The two layers are the n-type silicon layer and the p-type silicon layer. The area where the two layers meet is the called the P-N Junction. To understand the solar cell mechanism, it is vital to understand how a circuit works. In the most basic simple circuit there is an energy source such as a battery and wire or a pathway for the flow of electrons. In circuits where there is a lightbulb, some of the energy held by the electron will be released as light energy and then the electrons will go to a lower energy state.
In the p-type silicon layer, atoms of Boron and Gallium are added. Both of these atoms have one less valence electron than silicon to make a bond with it. This is because silicon requires four more electrons to fill its valence shell and reach a stable state while Boron/Gallium only have 3 electrons to share. This means that the p-type layer has many “holes” for an extra electron. As a result, this layer has a positive charge.

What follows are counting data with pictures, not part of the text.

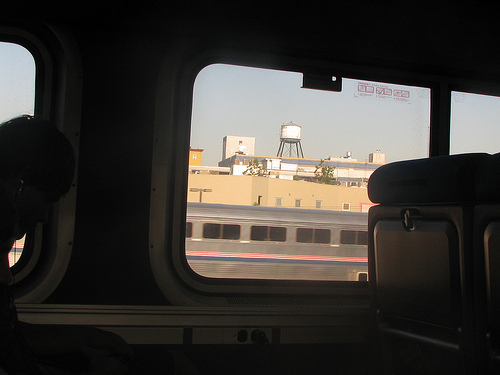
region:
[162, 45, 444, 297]
Window in a train.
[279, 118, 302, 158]
A white water tower.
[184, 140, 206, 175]
An orange building.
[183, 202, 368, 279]
A silver train car with a red and blue stripe.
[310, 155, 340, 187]
A large bush or tree in between buildings.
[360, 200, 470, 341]
A seat back tray in the upright position.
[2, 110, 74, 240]
A person's head.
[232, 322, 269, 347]
Two electrical outlets.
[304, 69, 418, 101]
Window latch and instructions.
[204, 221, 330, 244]
Windows on the train.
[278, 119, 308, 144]
this is a tank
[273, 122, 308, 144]
the tank is round in shape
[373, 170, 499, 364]
these are seats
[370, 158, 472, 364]
the seats are black in color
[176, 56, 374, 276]
this is the window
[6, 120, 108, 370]
this is a person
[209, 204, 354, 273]
this is a train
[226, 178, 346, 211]
this is a building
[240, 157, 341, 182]
these are trees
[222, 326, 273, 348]
these are sockets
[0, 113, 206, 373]
person is looking down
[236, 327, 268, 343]
power outlet in front of person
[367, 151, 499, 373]
train seats in front of person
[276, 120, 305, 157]
water tower above buildings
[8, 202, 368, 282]
train is moving in background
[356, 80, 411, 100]
red instructions on window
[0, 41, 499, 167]
sky is blue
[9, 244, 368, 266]
train has blue and red stripes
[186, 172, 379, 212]
tan building behind train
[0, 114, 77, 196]
person has hair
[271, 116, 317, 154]
a water tower standing in the distance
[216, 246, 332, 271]
blue and red lines on a train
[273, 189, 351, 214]
windows in a building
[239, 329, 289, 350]
safety latch on the window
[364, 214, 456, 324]
pull out tray on seat back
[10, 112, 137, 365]
a man looking at his cell phone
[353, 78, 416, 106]
safety stickers on the window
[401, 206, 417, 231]
latch on seat trau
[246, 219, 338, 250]
windows on another train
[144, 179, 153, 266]
metal screws in window frame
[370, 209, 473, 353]
Folding tray on back of train seat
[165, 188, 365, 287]
Train seen from inside another train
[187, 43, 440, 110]
Train window latch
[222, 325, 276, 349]
Train power outlet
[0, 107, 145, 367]
Train passenger sitting down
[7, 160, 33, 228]
Train passenger wearing headphones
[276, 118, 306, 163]
White water tower seen from train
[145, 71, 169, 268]
Screws holding train window fram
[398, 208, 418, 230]
Latch on seat fold-down tray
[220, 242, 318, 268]
Silver train with red and blue stripes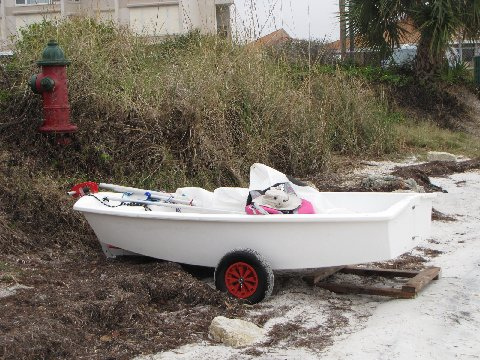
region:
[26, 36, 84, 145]
red and green fire hydrant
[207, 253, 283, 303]
red and black tire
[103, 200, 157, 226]
black chains on boat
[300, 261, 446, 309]
brown wood plank under boat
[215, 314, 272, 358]
white boulder near tire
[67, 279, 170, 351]
brown dirt near boat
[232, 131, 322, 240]
pink and white item in boat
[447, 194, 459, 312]
sand near beach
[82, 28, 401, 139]
hill with multiple growing plants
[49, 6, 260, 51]
white house with white garages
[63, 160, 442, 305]
small white boat on the shore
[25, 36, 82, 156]
red and green fire hydrant in the grass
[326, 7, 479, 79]
white house on the beach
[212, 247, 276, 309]
black tire with red rims on boat trailer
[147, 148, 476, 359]
white sandy shoreline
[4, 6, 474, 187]
small slope covered in weed and grass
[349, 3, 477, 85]
palm tree on the hill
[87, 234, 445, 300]
boat trailer laying in the sand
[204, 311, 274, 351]
large white rock on the beach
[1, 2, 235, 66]
large cement building on the hill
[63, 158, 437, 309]
a dingy is on wheels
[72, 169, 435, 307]
the dingy is white and has red wheels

In the n-type silicon layer, atoms which already have five valence electrons such as phosphorus are added. This means that there is an extra electron here when bonding to silicon happens. Hence, this layer has a negative charge.
The P-N junction is simply the name for the boundary between the n-type and the p-type silicon layers. Starting from the n-type side of the junction, the electrons move into the p-type side of the junction to fill the “holes.” This area where electrons near the junction move to fill holes is called the Depletion Zone. Now the p-type side of the Depletion Zone is negative while the n-type side is positive (opposite charge of their respective layers). This makes an electric field which stops additional electrons a bit further away from the junction to move.
Sunlight, made of light particles called photons have a lot of energy to transfer. When these particles (which can penetrate the silicon layers) reach the p-type side of the Depletion Zone where the holes were filled, it knocks the silicon atoms by giving them a lot of energy. This causes the electron to become excited and reach a higher energy state. Due to the effect of the electric field, these electrons will travel to the n-type layer.
At this point, if the n-type and the p-type layers are connected, an electric current or flow of electrons will happen. This is electrical energy which can be used by us.